• _WHAT IS BEING ASKED_
An unchanged copy of each entry below is needed; keep the pictures out of it.
*** DATA FOR ANALYSIS
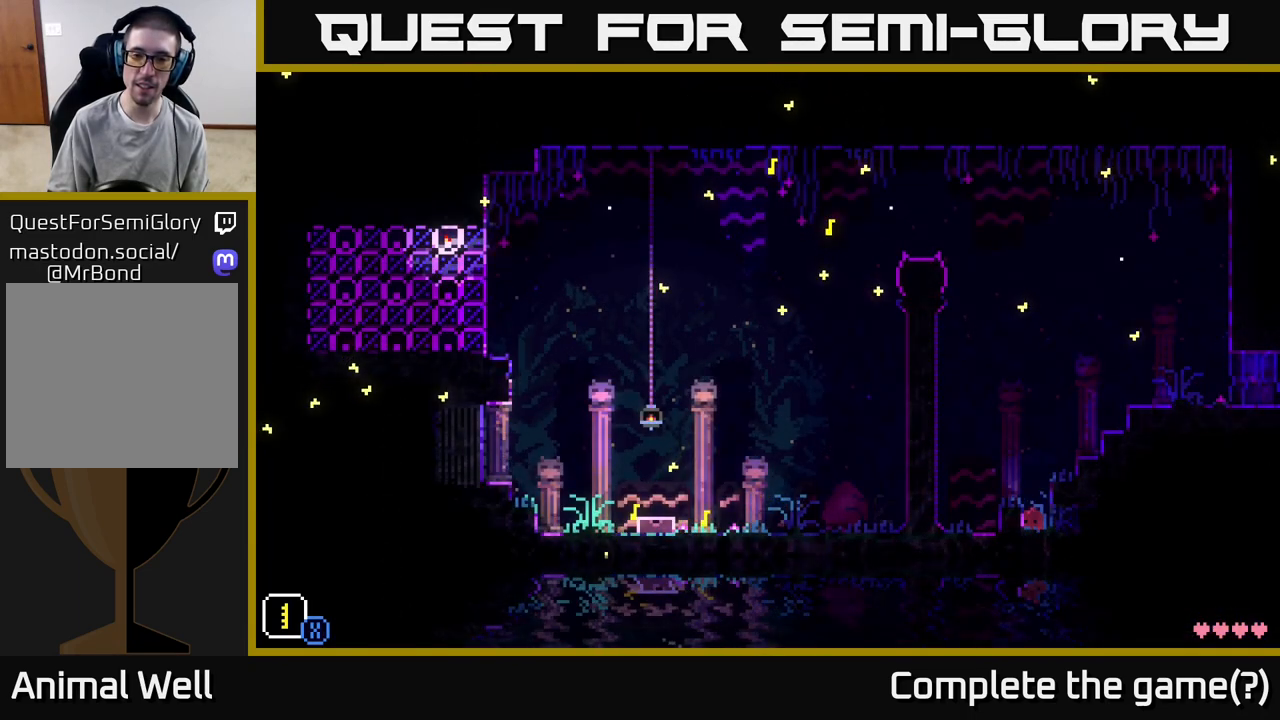
{"buttons": [], "left_stick": "center", "right_stick": "center", "events": []}
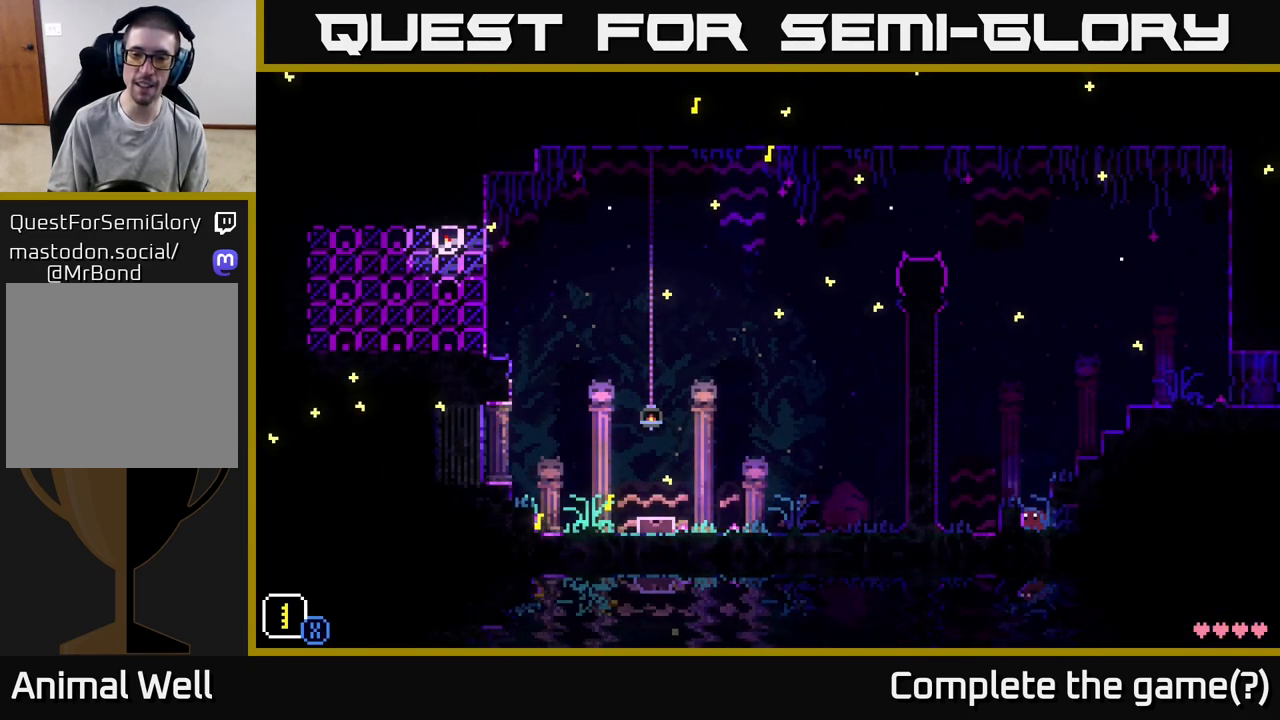
{"buttons": [], "left_stick": "right", "right_stick": "center", "events": [[17, "A", "down"], [17, "left_stick", "left"], [350, "A", "up"], [350, "left_stick", "center"], [400, "left_stick", "right"]]}
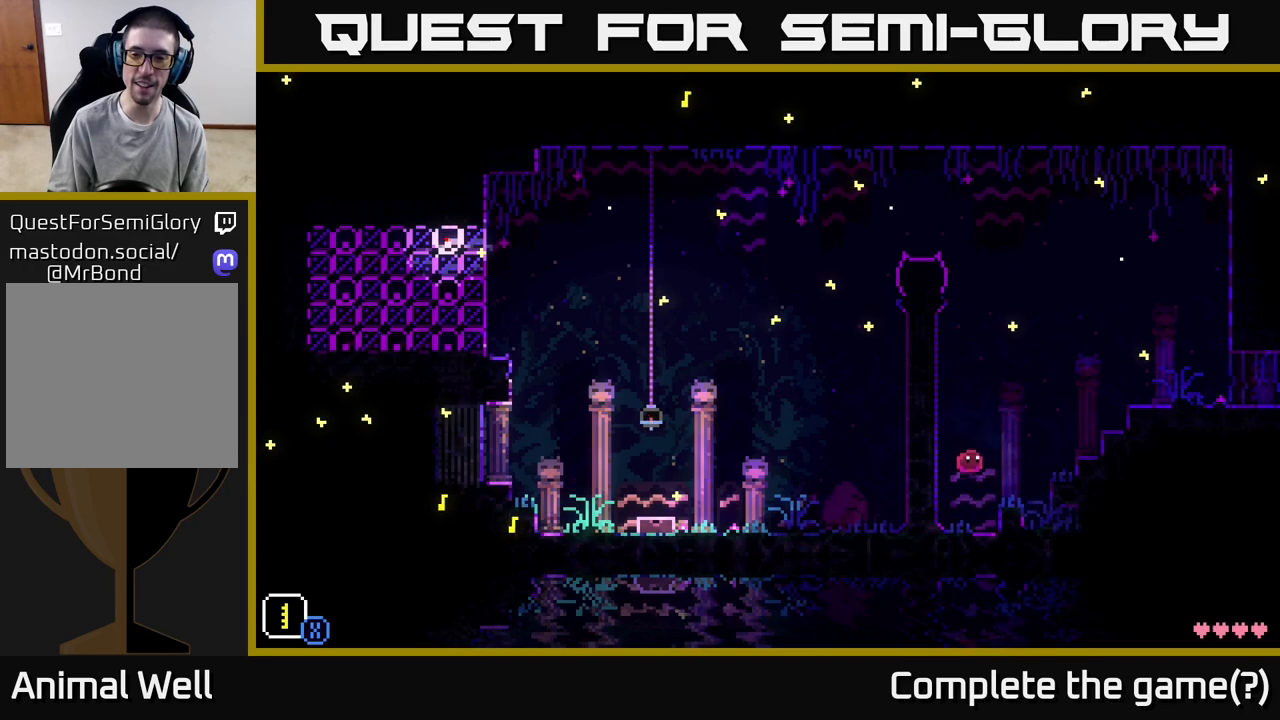
{"buttons": [], "left_stick": "right", "right_stick": "center", "events": [[350, "A", "down"], [417, "A", "up"]]}
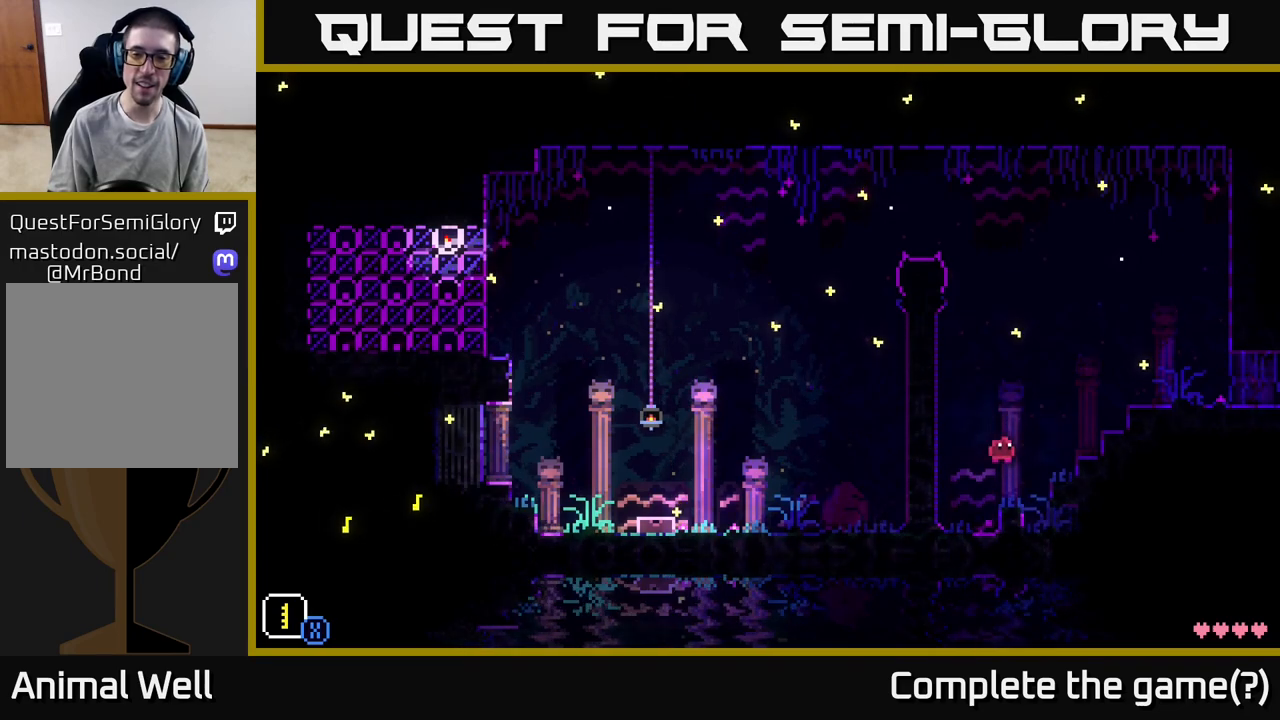
{"buttons": [], "left_stick": "center", "right_stick": "center", "events": [[33, "left_stick", "center"], [217, "left_stick", "right"], [400, "left_stick", "center"]]}
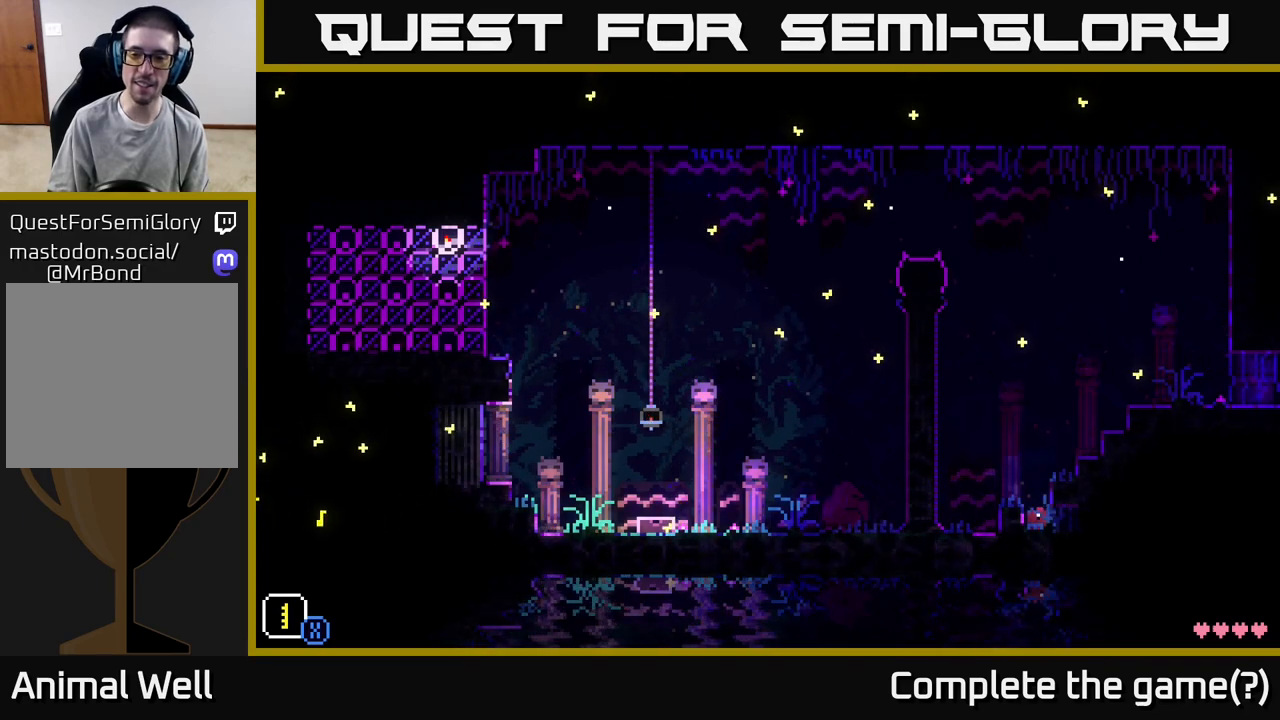
{"buttons": [], "left_stick": "right", "right_stick": "center", "events": [[17, "left_stick", "right"]]}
******
• _RESULT FOR THIS EXERCISE_
{"buttons": [], "left_stick": "center", "right_stick": "center", "events": []}
{"buttons": [], "left_stick": "right", "right_stick": "center", "events": [[17, "A", "down"], [17, "left_stick", "left"], [350, "A", "up"], [350, "left_stick", "center"], [400, "left_stick", "right"]]}
{"buttons": [], "left_stick": "right", "right_stick": "center", "events": [[350, "A", "down"], [417, "A", "up"]]}
{"buttons": [], "left_stick": "center", "right_stick": "center", "events": [[33, "left_stick", "center"], [217, "left_stick", "right"], [400, "left_stick", "center"]]}
{"buttons": [], "left_stick": "right", "right_stick": "center", "events": [[17, "left_stick", "right"]]}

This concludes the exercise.